COVID19- A path to Basic Guaranteed Income

The United States of America needs a Basic Income Guaranteed, not just now during the pandemic, but moving forward. It’s been time.

https://therealnews.com/stories/reverse-shock-doctrine-spain-moves-towards-permanent-basic-income?fbclid=IwAR0jC8QIPHT55HYcm2YgzwFCzQLPoPCJL97bk4QZ6vIffOuI9zZtIpXO_W4

Judgement-free Basic Income Guaranteed: The facts

How would a guaranteed annual income work?

“It would work the same way the Guaranteed Income Supplement works for seniors. Now, it’s based on your income. If you’re beneath a certain level you get topped up automatically. People would get a cheque or an automatic deposit to their account on a monthly basis if they’re beneath the poverty line and need to be topped up.

It means you get topped up between what your income may be now — could be zero, could be $600 a month — to about $1,300 or $1,400 a month which would get you to about 75 per cent of the poverty rate. But unlike welfare it would encourage people to work. And if you did work, you could keep a large part of what you earned. It wouldn’t be clawed back, as it is in all of the provincial welfare systems across the country now. 

Let’s be clear — provincial welfare systems, however well-intentioned and supported by good-hearted and committed public servants, don’t pay more than 40 or 50 per cent of the poverty rate anywhere in Canada. So it doesn’t lift anybody out of poverty. It actually traps people in poverty because if they try to work — or earn a couple of hundred bucks a month — that all gets clawed back, dollar for dollar. Conrad Black doesn’t pay dollar for dollar on his highest level of income. Why would we ask our lowest income Canadians to be paying tax at that level?”*

*Excerpt from talk about Canadian’s struggle for Basic Income Guaranteed

https://www.cbc.ca/radio/thesundayedition/the-sunday-edition-for-march-29-2020-1.5509908/amidst-a-global-pandemic-hugh-segal-s-call-for-a-guaranteed-annual-income-is-even-more-timely-1.5509938

The pandemic: a path toward rebuilding our communities through heart opening action

The collective consciousness of the world is focused in one direction: the pandemic. In and out of the mind thoughts of its effect haunt us: what personal consequences? what systematic consequences? how long? they all roll around vying for our attention and trying to emotionally control our mind. Once we manage these looping thoughts, with awareness that we still have control of this mind, where do we focus our mind?

On a walk outside yesterday I noticed the birds coming closer. I wondered why? Could it be that nature senses our collective fear of the the pandemic, and moves in to comfort us? Or perhaps us US Americans are actually releasing some of the space we take up, developing some humility away from our collective imperialism and exceptionalism? Animals sense our humility. Perhaps this is the first time where the United States acknowledges it has no control. During the past devastating pandemic in the 1800s, the power of the US was not as large and global as it is today. Today, with all the power it wields across the globe, it is and was unprepared for the wrought of a pandemic: an inadequate administration, insufficient public health infrastructure due to individualistic health values and profit over people, a historic underprivileged population of Black, Indigenous and people of color with health disparities more vulnerable to illness and death, low income workers with no collective benefits of health care, paid time off, or vacation time, and a racial capitalist economy that systematically places profit over people: people with white-skinned privilege and power.

» Your instructions:
In the basic income text, about how much monthly income would the guaranteed top-up bring a person to? The entries have no connection to the text above.

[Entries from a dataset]
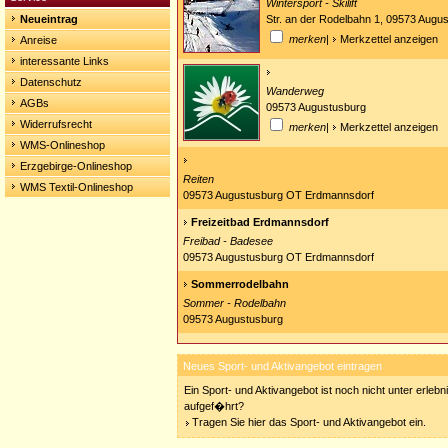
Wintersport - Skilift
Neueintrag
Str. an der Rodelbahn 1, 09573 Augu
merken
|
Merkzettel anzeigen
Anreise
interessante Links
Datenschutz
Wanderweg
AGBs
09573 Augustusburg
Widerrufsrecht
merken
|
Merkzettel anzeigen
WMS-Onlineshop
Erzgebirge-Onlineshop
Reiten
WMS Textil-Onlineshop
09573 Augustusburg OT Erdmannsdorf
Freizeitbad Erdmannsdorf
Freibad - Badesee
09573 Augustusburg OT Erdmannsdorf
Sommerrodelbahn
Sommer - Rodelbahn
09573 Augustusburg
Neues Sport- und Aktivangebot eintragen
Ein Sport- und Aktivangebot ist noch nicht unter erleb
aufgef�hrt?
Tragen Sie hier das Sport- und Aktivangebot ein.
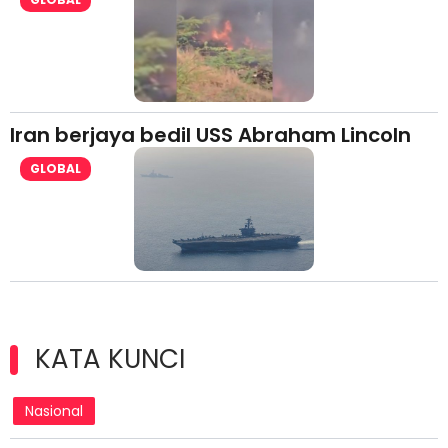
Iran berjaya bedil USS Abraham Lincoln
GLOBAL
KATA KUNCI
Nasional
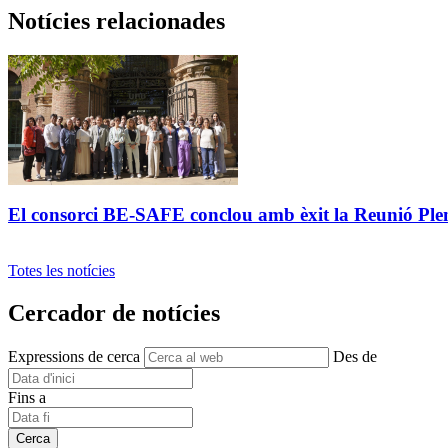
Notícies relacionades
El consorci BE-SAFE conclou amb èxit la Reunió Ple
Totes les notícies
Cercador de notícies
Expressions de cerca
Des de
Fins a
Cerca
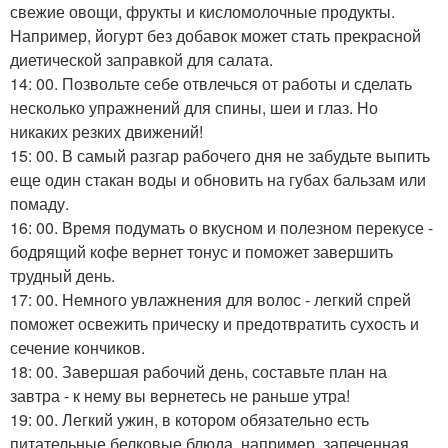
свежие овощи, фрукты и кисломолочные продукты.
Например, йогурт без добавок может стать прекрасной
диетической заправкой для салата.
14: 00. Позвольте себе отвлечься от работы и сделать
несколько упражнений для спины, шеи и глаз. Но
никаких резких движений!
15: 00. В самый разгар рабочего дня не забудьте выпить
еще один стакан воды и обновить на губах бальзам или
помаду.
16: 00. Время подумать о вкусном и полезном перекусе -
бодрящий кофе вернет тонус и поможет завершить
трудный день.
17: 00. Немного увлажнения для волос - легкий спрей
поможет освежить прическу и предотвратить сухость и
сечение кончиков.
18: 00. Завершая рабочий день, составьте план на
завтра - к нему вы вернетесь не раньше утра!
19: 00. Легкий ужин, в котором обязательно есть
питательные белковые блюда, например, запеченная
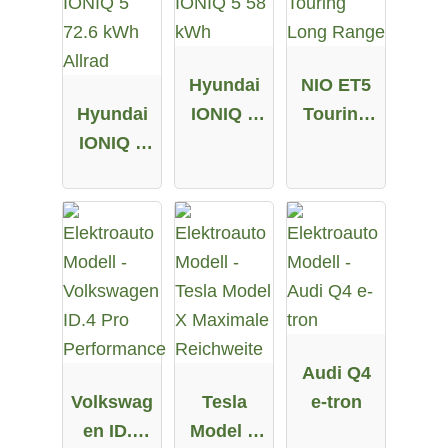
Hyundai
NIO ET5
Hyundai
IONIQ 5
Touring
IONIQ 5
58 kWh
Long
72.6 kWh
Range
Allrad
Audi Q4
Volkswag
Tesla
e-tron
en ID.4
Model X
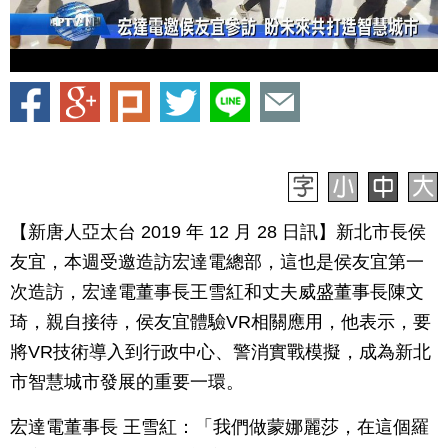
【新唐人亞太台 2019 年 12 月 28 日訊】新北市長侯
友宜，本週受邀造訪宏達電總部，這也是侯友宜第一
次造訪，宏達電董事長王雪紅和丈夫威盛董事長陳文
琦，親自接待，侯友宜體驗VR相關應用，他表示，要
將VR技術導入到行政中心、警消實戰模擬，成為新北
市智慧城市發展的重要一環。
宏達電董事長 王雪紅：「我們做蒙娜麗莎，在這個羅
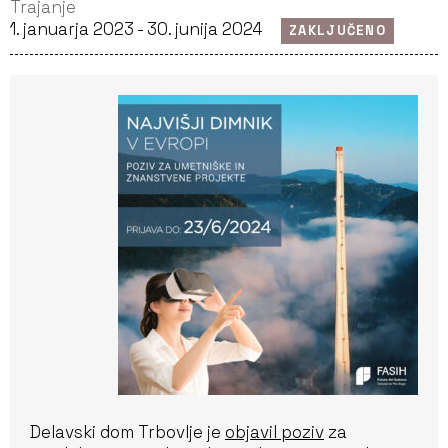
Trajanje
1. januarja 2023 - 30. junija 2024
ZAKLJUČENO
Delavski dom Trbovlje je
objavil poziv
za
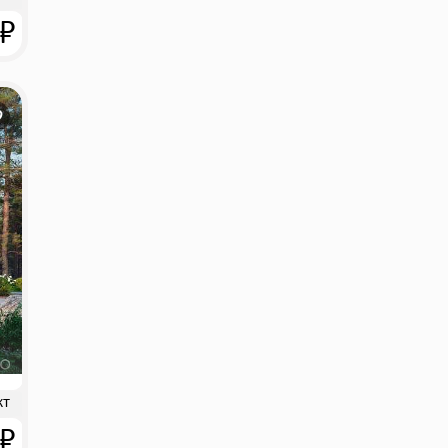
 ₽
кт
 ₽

» Task answer:
About $1,300 or $1,400 a month, roughly 75 percent of the poverty rate.